JESUS
IS COMING AGAIN
Dr.
W. A. Criswell
2 Peter 3:
1-7
3-27-83
7:30 p.m.
Coming of Christ: this will be the
last sermon from the three-month series delivered each evening on the epistles
of Simon Peter. And fittingly and appropriately, Simon Peter closes his
second epistle and the last chapter with an exhortation to us concerning the
return of our Lord. And we are going to read out loud together the first
6 verses—the first 7 verses of the third chapter of 2 Peter. And we
invite the great multitudes of you who are sharing this hour with us on radio
to turn in your Bible to this passage and read it out loud with us. The
first 7 verses of the third chapter of 2 Peter, now, all of us out loud together:
The second epistle, beloved, I now
write unto you; in both which I stir up your pure minds by way of
remembrance:
That you may be mindful of the
words which were spoken before by the holy prophets, and of the commandment of
us, the apostles of the Lord and Savior.
Knowing this first, that there
shall come in the last days scoffers walking after their own lusts,
And saying, Where is the promise
of His coming? For since the fathers fell asleep, all things continue as they
were from the beginning of the creation.
For this they willingly are
ignorant of, that by the Word of God the heavens that were of old, and the
earth standing out of the water and in the water:
Whereby the world that then was,
being overflowed with water, perished:
But the heavens and the earth,
which are now by the same word, are kept in store, reserved unto fire against
the Day of Judgment and perdition of ungodly men
[2 Peter 3:1-7].
This is an introduction to the
exposition tonight of the whole passage of 2 Peter chapter 2 and chapter
3. The second chapter of 2 Peter is an accounting of the acts of the
apostates. In the fourth verse [of] 2 Peter, chapter 2, "God spared
not the angels that sinned, but cast them down to hell, and delivered them into
chains of darkness, to be reserved for judgment" [2 Peter 2:4].

| SUPPLIED DATA |
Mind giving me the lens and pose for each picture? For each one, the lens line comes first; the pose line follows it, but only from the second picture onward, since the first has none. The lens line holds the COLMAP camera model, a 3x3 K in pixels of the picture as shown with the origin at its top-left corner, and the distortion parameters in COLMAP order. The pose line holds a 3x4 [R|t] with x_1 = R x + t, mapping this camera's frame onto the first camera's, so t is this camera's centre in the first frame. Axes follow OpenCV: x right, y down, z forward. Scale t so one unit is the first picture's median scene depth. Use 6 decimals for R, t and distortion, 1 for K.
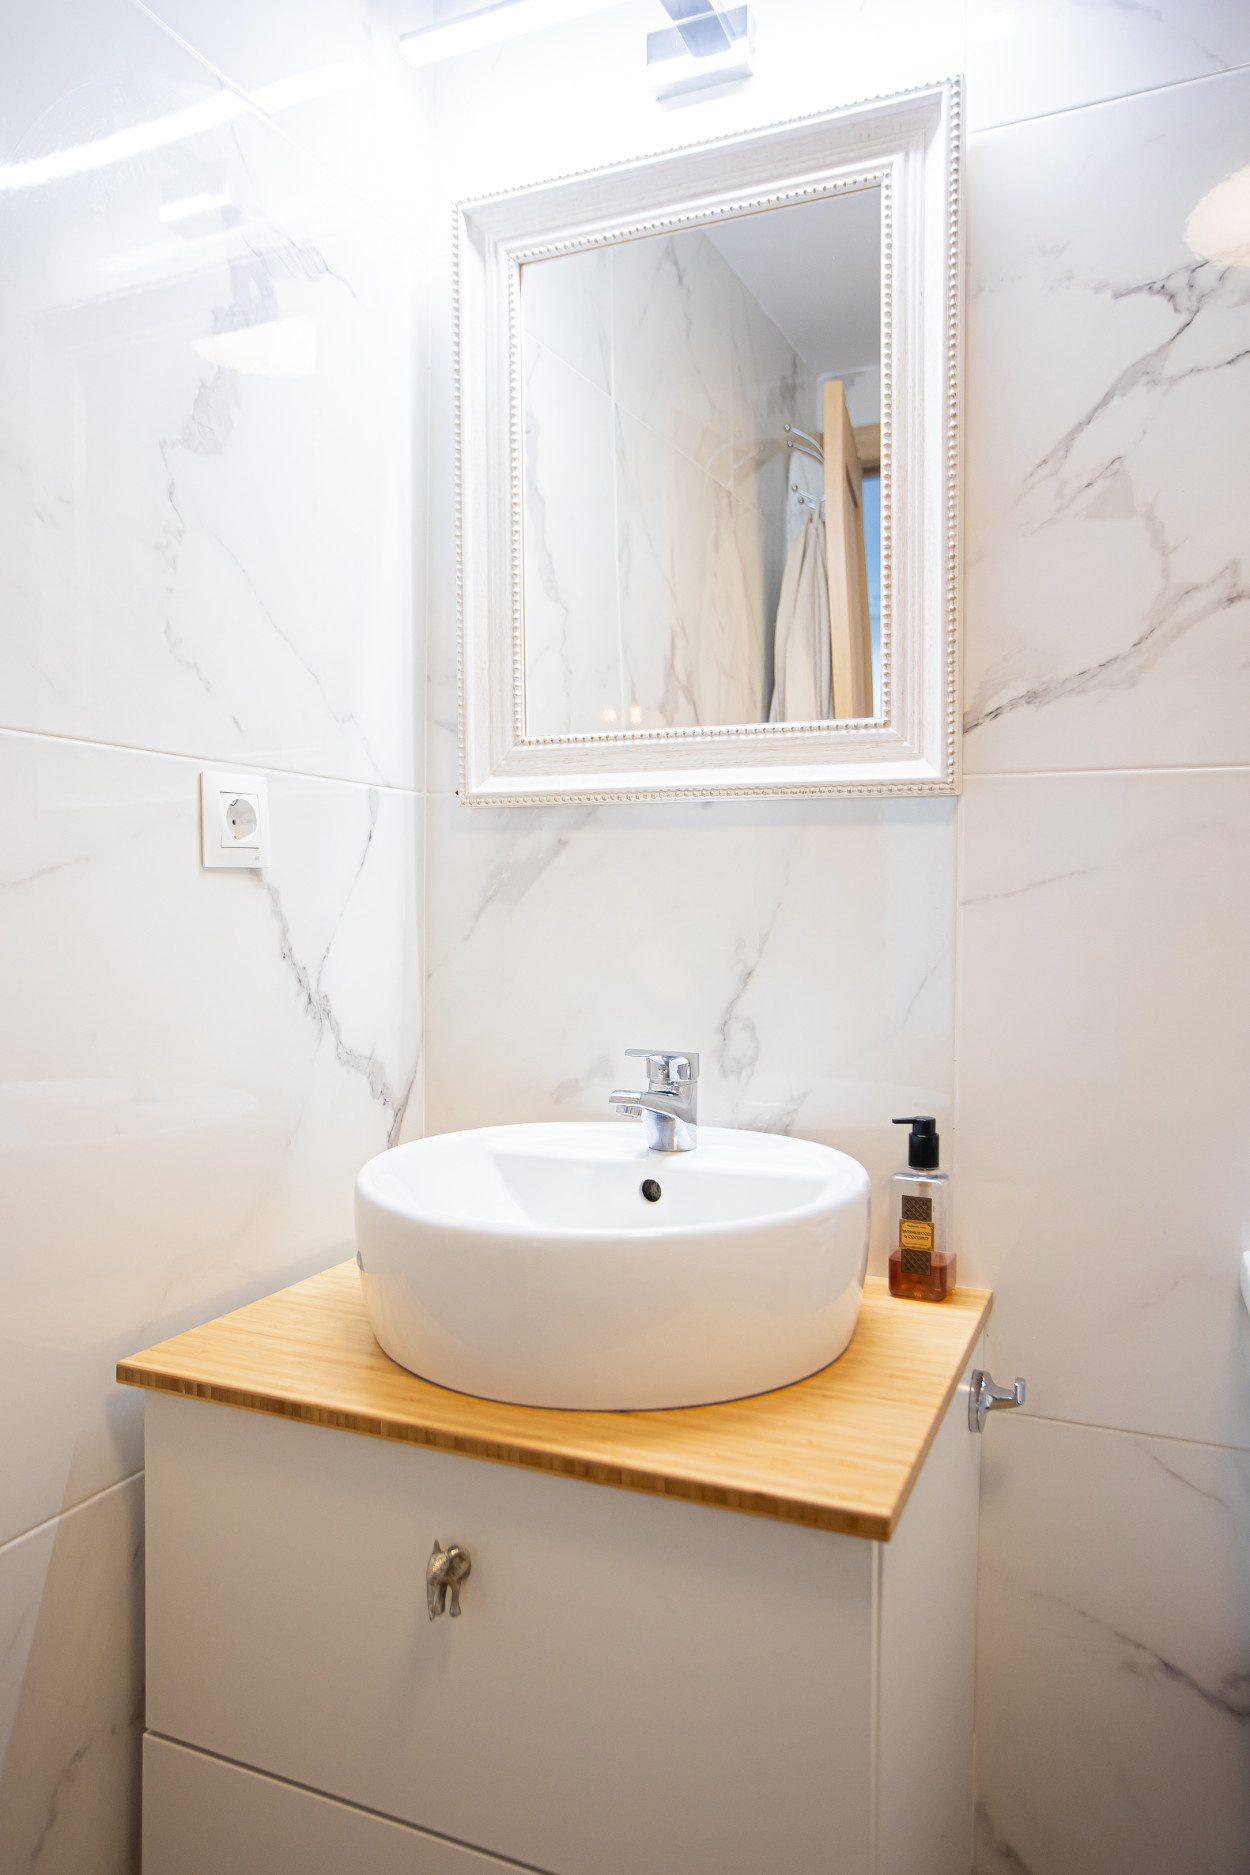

| ASSIGNED TASK |
Write out the sermon transcript on Christ's return above in full, word for word, with nothing changed.

| EXERCISE ANSWER |
JESUS
IS COMING AGAIN
Dr.
W. A. Criswell
2 Peter 3:
1-7
3-27-83
7:30 p.m.
Coming of Christ: this will be the
last sermon from the three-month series delivered each evening on the epistles
of Simon Peter. And fittingly and appropriately, Simon Peter closes his
second epistle and the last chapter with an exhortation to us concerning the
return of our Lord. And we are going to read out loud together the first
6 verses—the first 7 verses of the third chapter of 2 Peter. And we
invite the great multitudes of you who are sharing this hour with us on radio
to turn in your Bible to this passage and read it out loud with us. The
first 7 verses of the third chapter of 2 Peter, now, all of us out loud together:
The second epistle, beloved, I now
write unto you; in both which I stir up your pure minds by way of
remembrance:
That you may be mindful of the
words which were spoken before by the holy prophets, and of the commandment of
us, the apostles of the Lord and Savior.
Knowing this first, that there
shall come in the last days scoffers walking after their own lusts,
And saying, Where is the promise
of His coming? For since the fathers fell asleep, all things continue as they
were from the beginning of the creation.
For this they willingly are
ignorant of, that by the Word of God the heavens that were of old, and the
earth standing out of the water and in the water:
Whereby the world that then was,
being overflowed with water, perished:
But the heavens and the earth,
which are now by the same word, are kept in store, reserved unto fire against
the Day of Judgment and perdition of ungodly men
[2 Peter 3:1-7].
This is an introduction to the
exposition tonight of the whole passage of 2 Peter chapter 2 and chapter
3. The second chapter of 2 Peter is an accounting of the acts of the
apostates. In the fourth verse [of] 2 Peter, chapter 2, "God spared
not the angels that sinned, but cast them down to hell, and delivered them into
chains of darkness, to be reserved for judgment" [2 Peter 2:4].